Spazio satira
Il ritratto
19.03.2023 - 22:00
Uno dei tanti lavori di Marina Longo
C'è un inseguirsi, un intrigarsi di segni e di sfibramenti cromatici in una solidità nebulosa fatta di scansioni ritmiche che richiamano un'armonia non prestabilita, ma via via raggiunta come tappa costruttiva di un universo, di un espandersi di pulviscoli segnici e cromatici dove protagonista è la luce che ora più, ora meno, penetra, compenetra, attraversa, diffondendo la leggerezza, conforme al suo essere e sentirsi in sospensione, in assenza di condizione gravitazionale, per una sfuggevolezza ed una imprendibilità intrinseca.
La ricerca di Marina Longo è finalizzata a cogliere gli stereotipi della quotidianità in un intreccio tra le tendenze consumistiche ed il desiderio di vanificarle e di tentare una nuova "affermazione", un percorso complesso, ricco di adattamenti, volto a mostrare tutte le contraddizioni che convivono con la nostra esperienza quotidiana e con la voglia di girare pagine ed aprirsi a nuovi e più genuini desideri.

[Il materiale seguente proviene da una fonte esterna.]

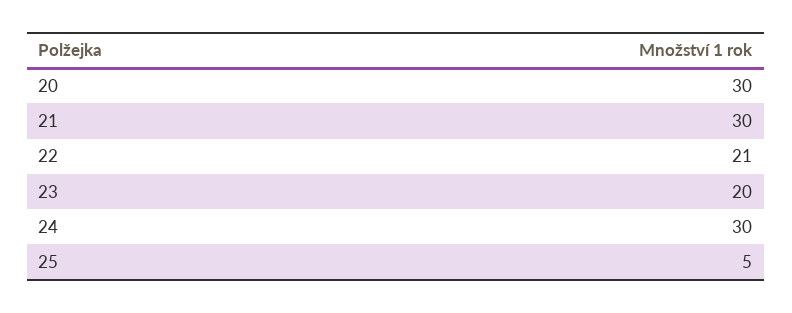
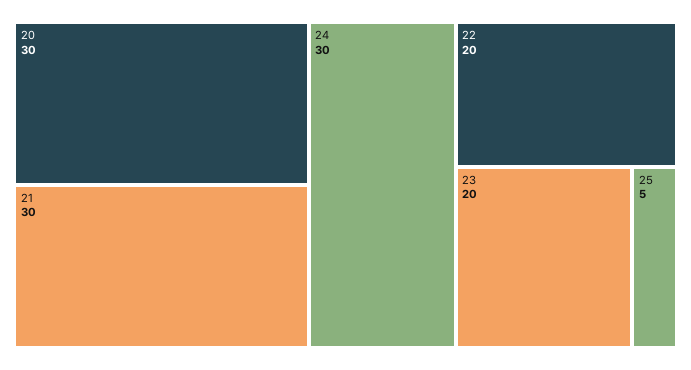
22: 21 -> 20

Il suo linguaggio espressivo rimanda ad una visione che affonda le avide radici della ricerca, nell'operazione di sintesi che proprio gli artisti hanno saputo proporre alla cultura del mondo. Lavori essenziali, ma non per questo meno elaborati intellettualmente.

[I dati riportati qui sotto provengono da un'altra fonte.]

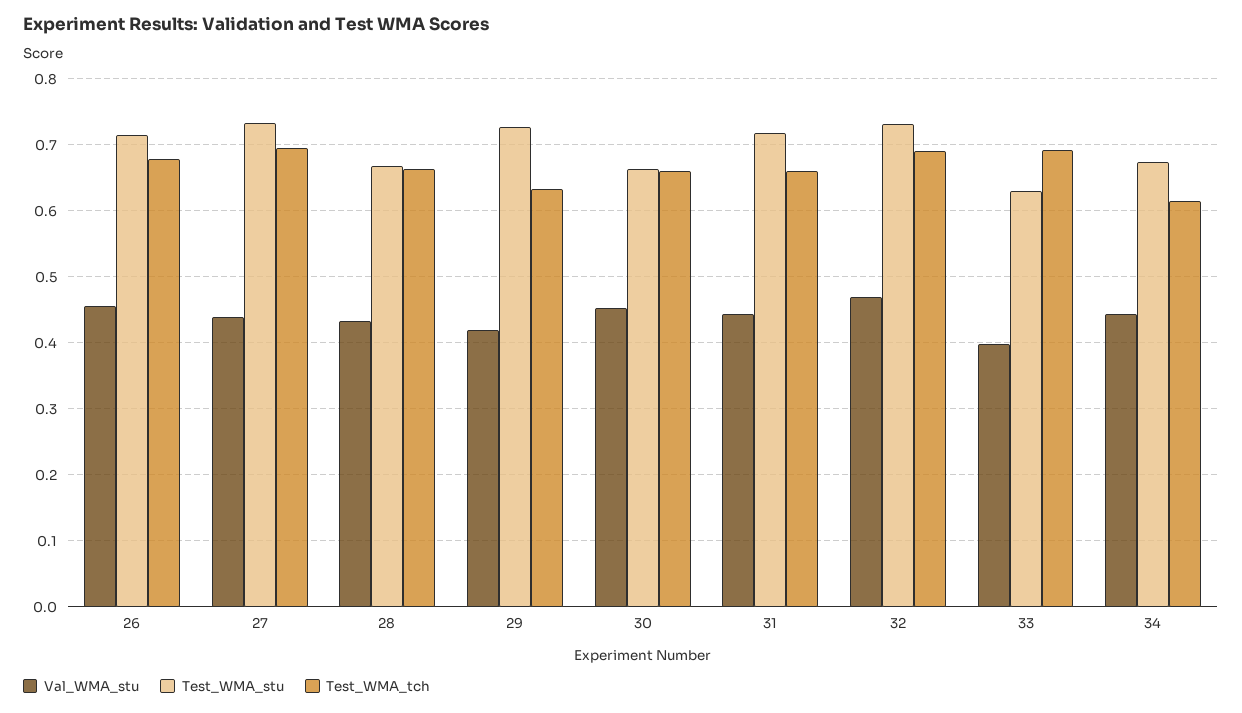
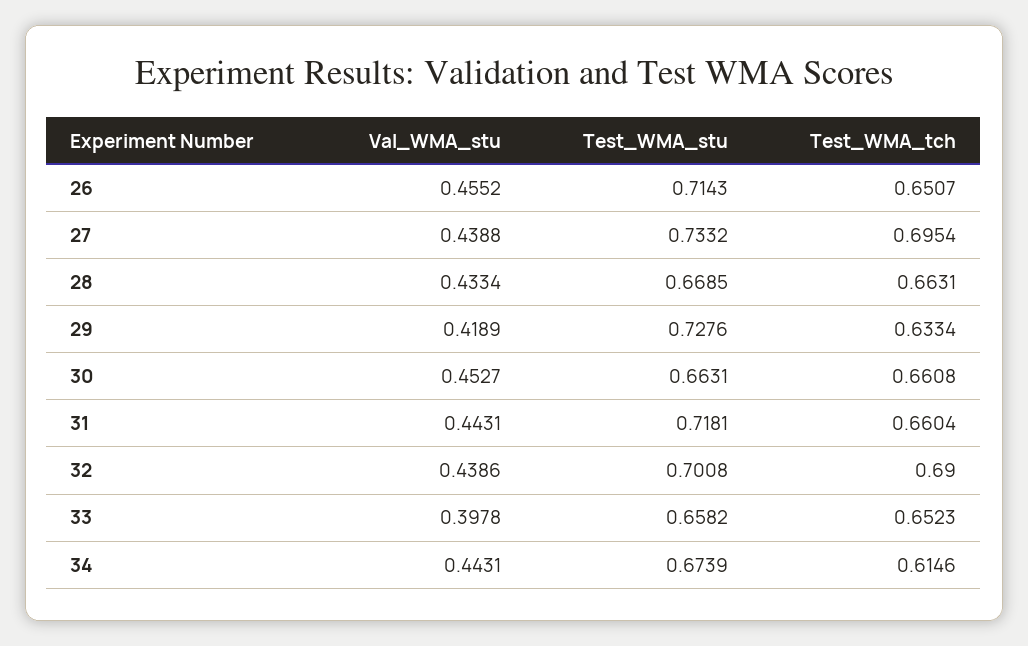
Test_WMA_tch, 26: 0.68 -> 0.6507
Val_WMA_stu, 32: 0.47 -> 0.4386
Test_WMA_stu, 32: 0.73 -> 0.7008
Test_WMA_stu, 33: 0.63 -> 0.6582
Test_WMA_tch, 33: 0.69 -> 0.6523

Vibrazione, trasparenza, luminosità e costruzione non sono solo termini cruciali che possono aderire all'insieme complesso e tenace del lavoro di Marina Longo, per una trasposizione, più o meno lirica, del senso di una ricerca destinata a modificarsi e ad avanzare sul terreno delle variazioni sottili e sensibilmente controllate. Certo non è facile conservare il senso ed il ritmo delle forme e dei segni, animati da una riflessiva volontà analitica, nel proliferare delle pulsioni mnemoniche e nelle nostalgiche reminiscenze di un passato ineludibile e al tempo stesso "da dimenticare".

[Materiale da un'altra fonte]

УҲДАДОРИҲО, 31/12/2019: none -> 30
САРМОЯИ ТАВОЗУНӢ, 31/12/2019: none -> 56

Una pura spazialità di luce e di colore svincolata da ogni referenzialità, da ogni seduzione del corporeo e delle sue valenze mitiche e narrative, quindi senza appesantimenti di significati rigidi, che in maniera imprevedibile reagiscono a sollecitazioni che vengono da molteplici direzioni, a vibrazioni che sono date da un invisibile scontro di cromatiche molecole astratte. Come in un sogno ad occhi aperti, dove le coordinate linguistiche sono autonome da ogni sensibilità comune nel mondo avventuroso dei colori e non trovano equilibrio, precario e momentaneo, se non nella resistenza del foglio, del supporto che traduce il "fantastico" in "reale", che è la manifestazione e l'espressione dell'eterno contrasto tra materia e spirito.
La ceramica per la Longo è un intonaco dove la memoria esprime se stessa visualizzando racconti e storie drammatiche della quotidianità, le geometrie disegnate con i rilievi delle ceramiche recenti sono uno spartito musicale che spazializza nella regola della composizione le proprie emozioni. La liberalizzazione dalla composizione cromatica offre alla geometria della razionalità formale l'articolazione significante dello spazio del colore come realtà del pensiero. La ricerca della Longo ha nella ceramica un approdo felicissimo, come se quel materiale, duttile a modellarsi e ricettivo di cromie intense e delicate, ascoltasse e ricordasse la segreta vibrazione poetica oltre che visiva della sua creatività.
Mi convince e mi affascina, dei lavori della Longo, quel suo modo di manipolare la materia assecondandone la naturale tridimensionalità e ottenendo effetti di sorprendente plasticità che accoglie e restituisce con leggerezza le incisioni e le stesure cromatiche su di essa. Dare struttura alla leggerezza vicina all'immaterialità, all'evanescenza, a un segno, pur se in rilievo, delicatissimo, non è certo cosa facile. Questo è ad ogni modo il fondamento della ricerca di Marina Longo.